* ASSIGNMENT: Count the lines in the entries below that contain the word "What", treating uppercase and lowercase as different, and reply with only that number.

* EXTRACTED MATERIAL:
....

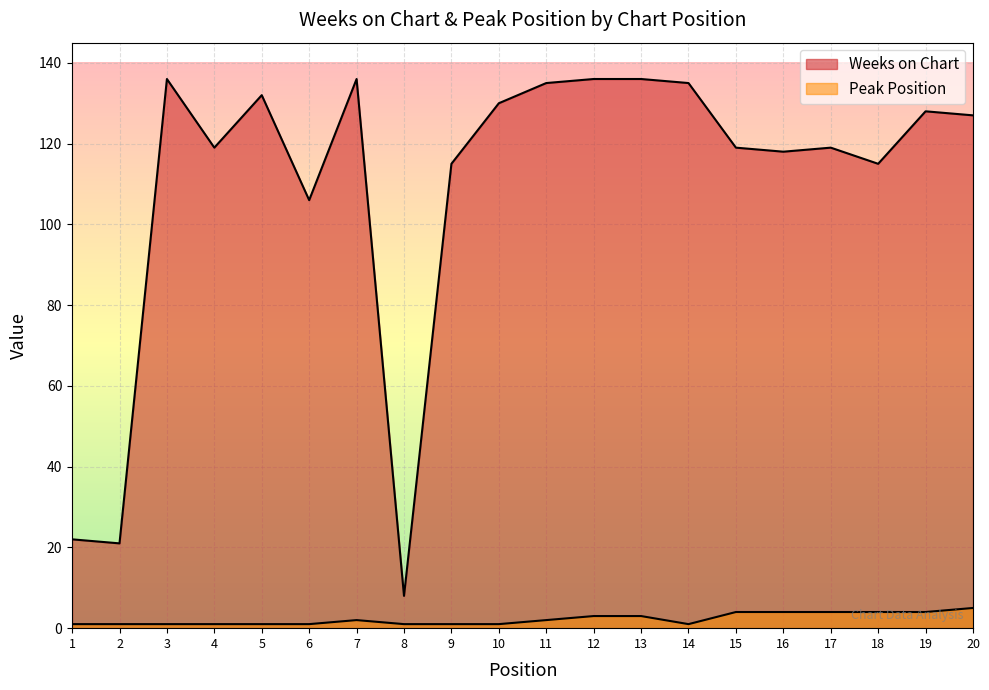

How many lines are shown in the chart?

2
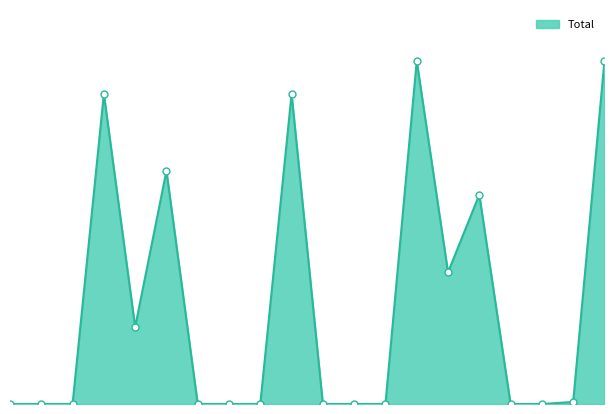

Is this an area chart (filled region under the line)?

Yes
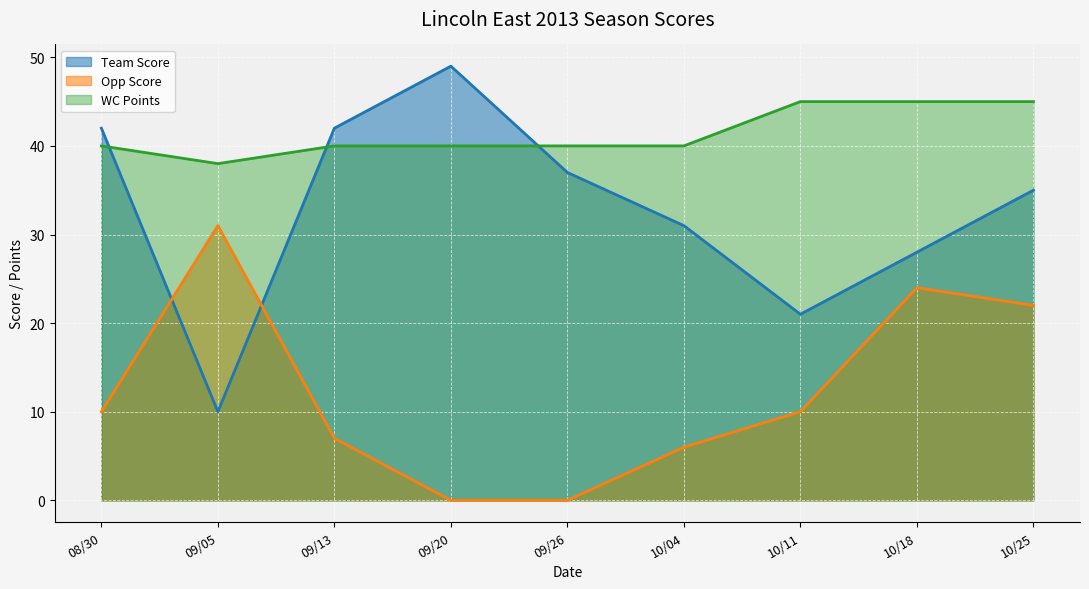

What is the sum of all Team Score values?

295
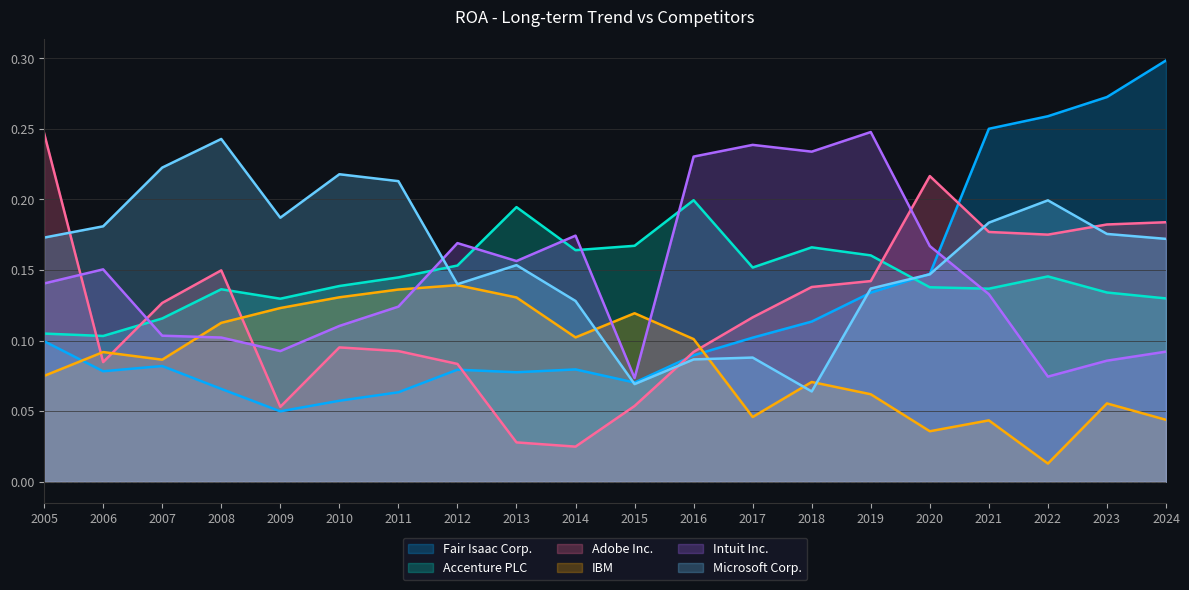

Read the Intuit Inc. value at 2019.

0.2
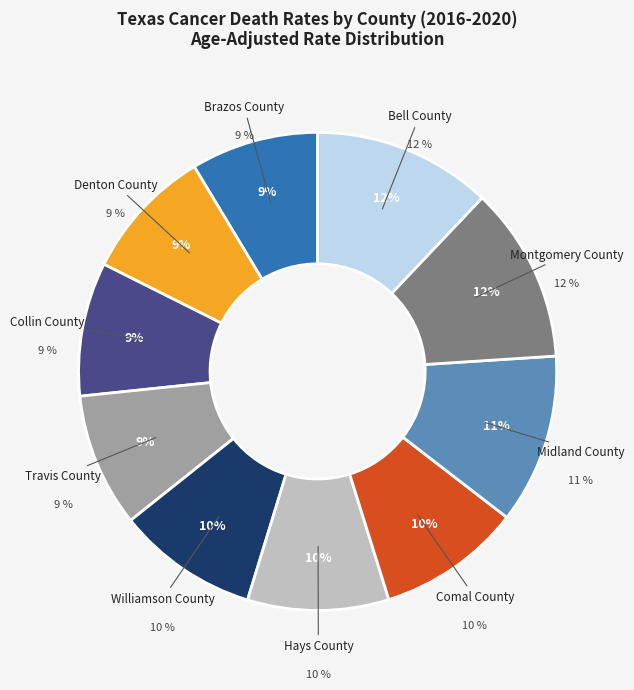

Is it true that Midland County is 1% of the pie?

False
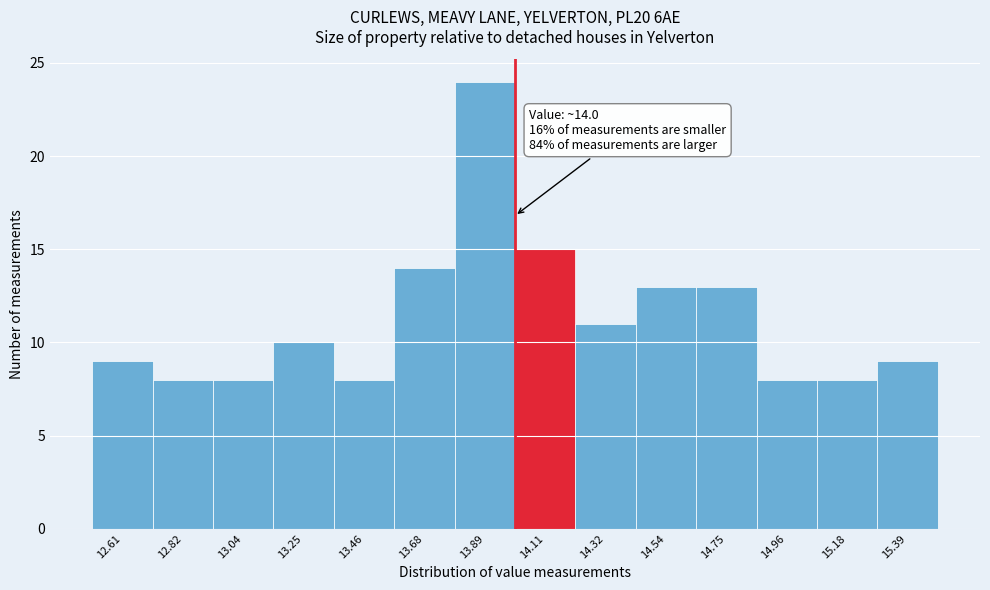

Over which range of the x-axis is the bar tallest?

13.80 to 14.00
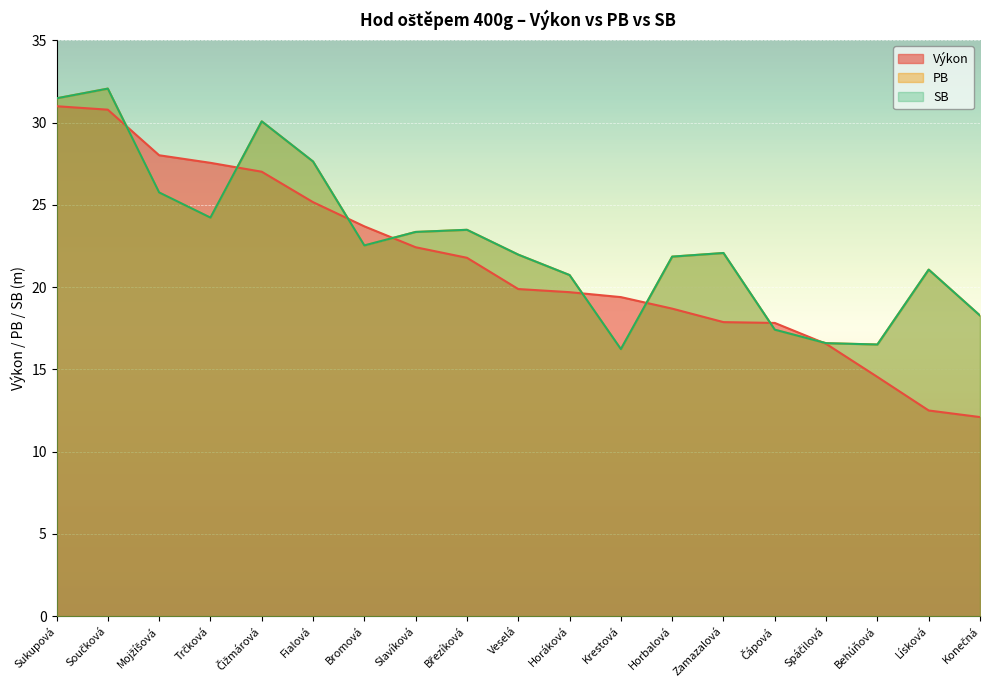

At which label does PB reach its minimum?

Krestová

....

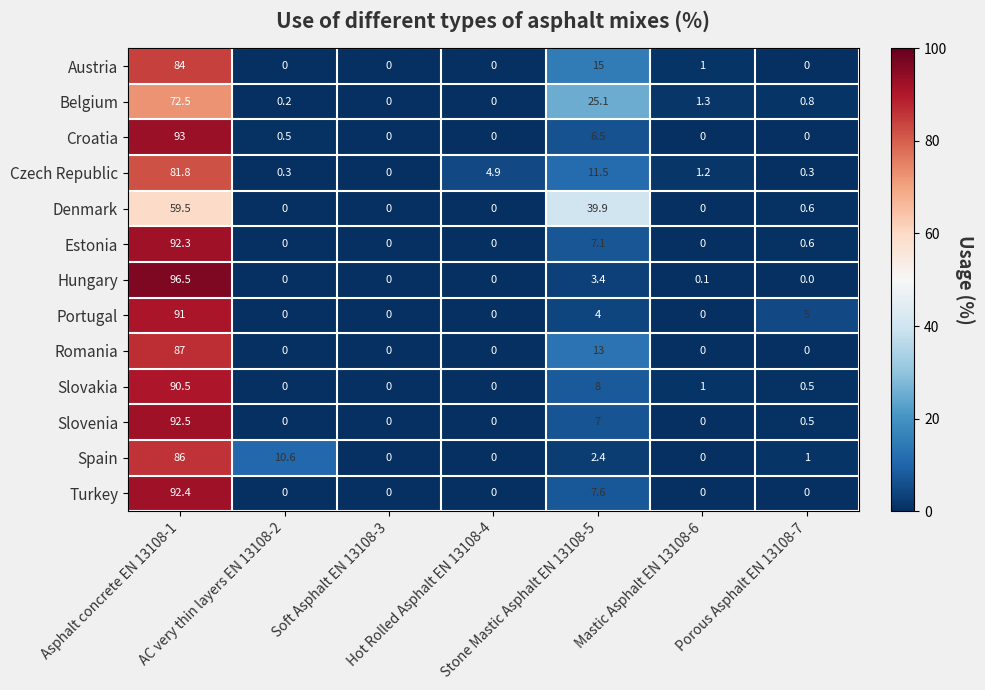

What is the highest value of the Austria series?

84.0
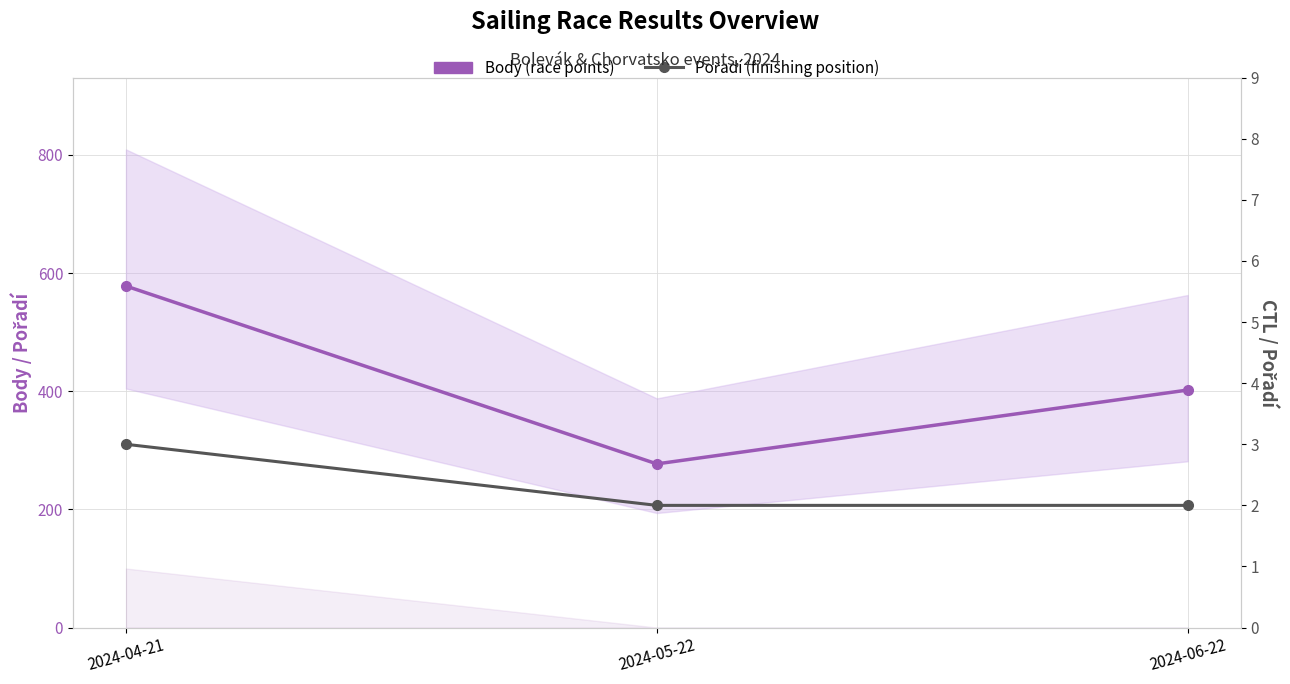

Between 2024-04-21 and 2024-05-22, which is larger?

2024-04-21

....

* FINISHED TASK: 2